Achei, olhando por acaso a estante aqui em casa, o livro “Canto Melhor” que o amigo e poeta Paulo Vieira tinha me passado faz um tempo. É uma coletânea bem interessante de poesias “engajadas”, sociais, organizada pelo Manoel Sarmento Barata. O legal é que antes de mostrar as poesias ele faz um longo debate sobre o que é essa tal de poesia social, de luta, engajada… Estava atrás desse livro há algum tempo justamente pra ler essa longa introdução, porque estou organizando uma coletânea desse tipo mas com poemas da américa-latina… queria rever o debate que ele faz, pra entender como saber o limite entre uma poesia “social” (termo ruim, eu concordo) e uma poesia normal… é um tema delicado… enfim, to estudando pra organizar essa antologia. Aproveitei e dei uma lida rápida nos poemas e vi um fantástico do Reynaldo Jardim chamado “A coisa útil”. Lembrei que ele faleceu há poucos dias e resolvi fazer uma singela homenagem ao poeta, colocando abaixo os 2 poemas dele que constam nesse livrinho, o “Canto Melhor”. Reynaldo foi o criador dos suplementos literários do Jornal do Brasil na década de 60, que se tornou um marco na divulgação da literatura e da crítica literária brasileira, além de servir de base pro lançamento do movimento concretista.

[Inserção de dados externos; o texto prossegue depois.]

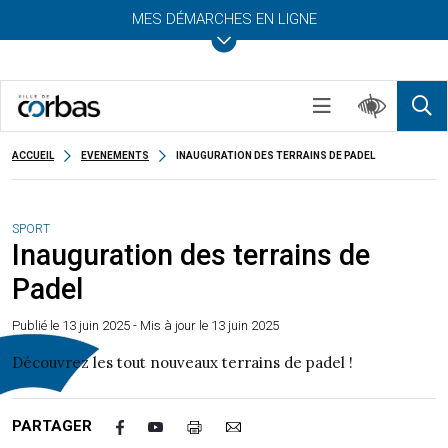
MES DÉMARCHES EN LIGNE
ACCUEIL
EVENEMENTS
INAUGURATION DES TERRAINS DE PADEL
SPORT
Inauguration des terrains de
Padel
Publié le
13 juin 2025
- Mis à jour le 13 juin 2025
Découvrez les tout nouveaux terrains de padel !
PARTAGER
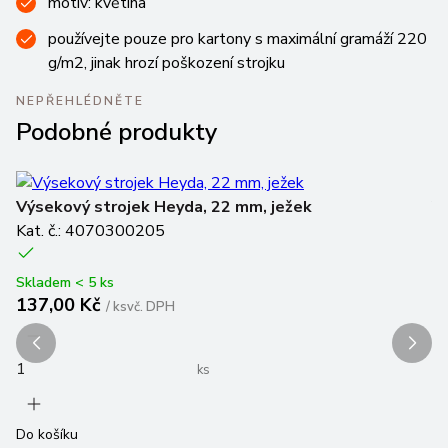
motiv: květina
používejte pouze pro kartony s maximální gramáží 220
g/m2, jinak hrozí poškození strojku
NEPŘEHLÉDNĚTE
Podobné produkty
Výsekový strojek Heyda, 22 mm, ježek
V
Kat. č.: 4070300205
Ka
Skladem < 5 ks
Sk
137,00 Kč
1
/
ks
vč. DPH
ks
Do košíku
Do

Aproveito, e antes, coloco também as epígrafes do livro, que achei muito boas!

EPÍGRAFES DO LIVRO “CANTO MELHOR”

“Daquele ponto leal à terrestre pergunta do homem,
de que o homem há de nascer.” (Mário de Andrade)

“Confrontado com uma realidade verdadeiramente infinita, o artista vê-se obrigado a fazer uma escolha, a deixar de lado o acessório, a apegar-se ao essencial, a reconhecer uma hierarquia do real. Mas o que é essencial e o que não é? Responder a esta questão é, consciente ou inconscientemente, assumir posição, tomar partido. É a atitude do artista que se exprime nessa resposta, é o ponto-de-vista em que ele se coloca para julgar o mundo e o real (…). Por conseguinte, quando falamos de um artista não podemos falar apenas do seu talento, da força e originalidade das suas produções (se bem que, de qualquer modo, isso também deva ser feito); é preciso, fundamentalmente, analisar e discutir a sua atitude, o seu ponto-de-vista.” (Ernst Fischer)

A COISA ÚTIL (Reynaldo Jardim)

Um fruto (ou mesmo o pão)
é útil à proporção que alimenta.
A couve-flor (ou mesmo o ar)
é bela porque germina.
Assim o trigo e o canavial,
o café e o porto,
a mulher e o tempo.
Sementes de gordos horizontes.

Comei deste poema
um gomo ou a laranja integral.
O pó não alimenta,
mas na terra o pasto viceja.
No pensamento vazio nada vive,
mas onde houver substância,
ali o alimento existe.

Mastigai o poema,
com casca, polpa, germens, ácidos.
Os resíduos seguirão o doloroso fim.
A seiva enriquecerá teu plasma sanguíneo:
em ferro e iodo,
em sol e tempo
e horizontes palpáveis.

Uma fruta (ou mesmo a harmonia),
o agrião, as greves e as alfaces,
– palavras indigestas à poesia…
No entanto, o nutritivo poema se fermenta
e sobre cidades, soldado, fábrica, menino,
explica a anemia,
nutre a revolução.

NÃO SOMOS UM (Reynaldo Jardim)

Não lhe direi o impossível,
a verdade alastrou-me:
o seu valor equivale
à densidade dos outros.

Não somos um. Que outrora
éramos um, ou pensamos
sermos eu, você, o outro,
três elementos distintos.

Cada movimento teu
altera, sem restrição,
o passo próximo dado
pelo seu pai ou amigo.

A função é coligada,
contínua, una, solúvel,
se arrebentarmos todos,
você se dissolverá.

Calarei o impossível
a multidão alastrou-me.
O meu valor equivale
à conjunta redenção.

~ por jeffvasques em 09/02/2011.

3 Respostas to “Reynaldo Jardim (Brasil, 1926-2011)”

  1. Por arriscar escrever e por ser militante, a poesia “social” sempre me esteve presente. Agradeço a indicação do livro e quando você publicar a coletânea, por favor, não deixe de comunicar…

    Robson

    P.S: talvez você se interessasse por livro que li há alguns anos, de Leandro Konder. Os marxistas e a arte. Civilização Brasileira, 1967.
    Ele discute a relação poesia-política, estética da poesia “social”, etc.

    • Sinta-se em casa, Robson! Sempre bom ter mais poetas de luta conectados! Obrigado pela dica do Konder! Abração, jeff

  2. PS 2. não conhecia Reynaldo Jardim, mas pelos dois poemas, vou ter que conhecer muito mais. Obrigado também por esta indicação.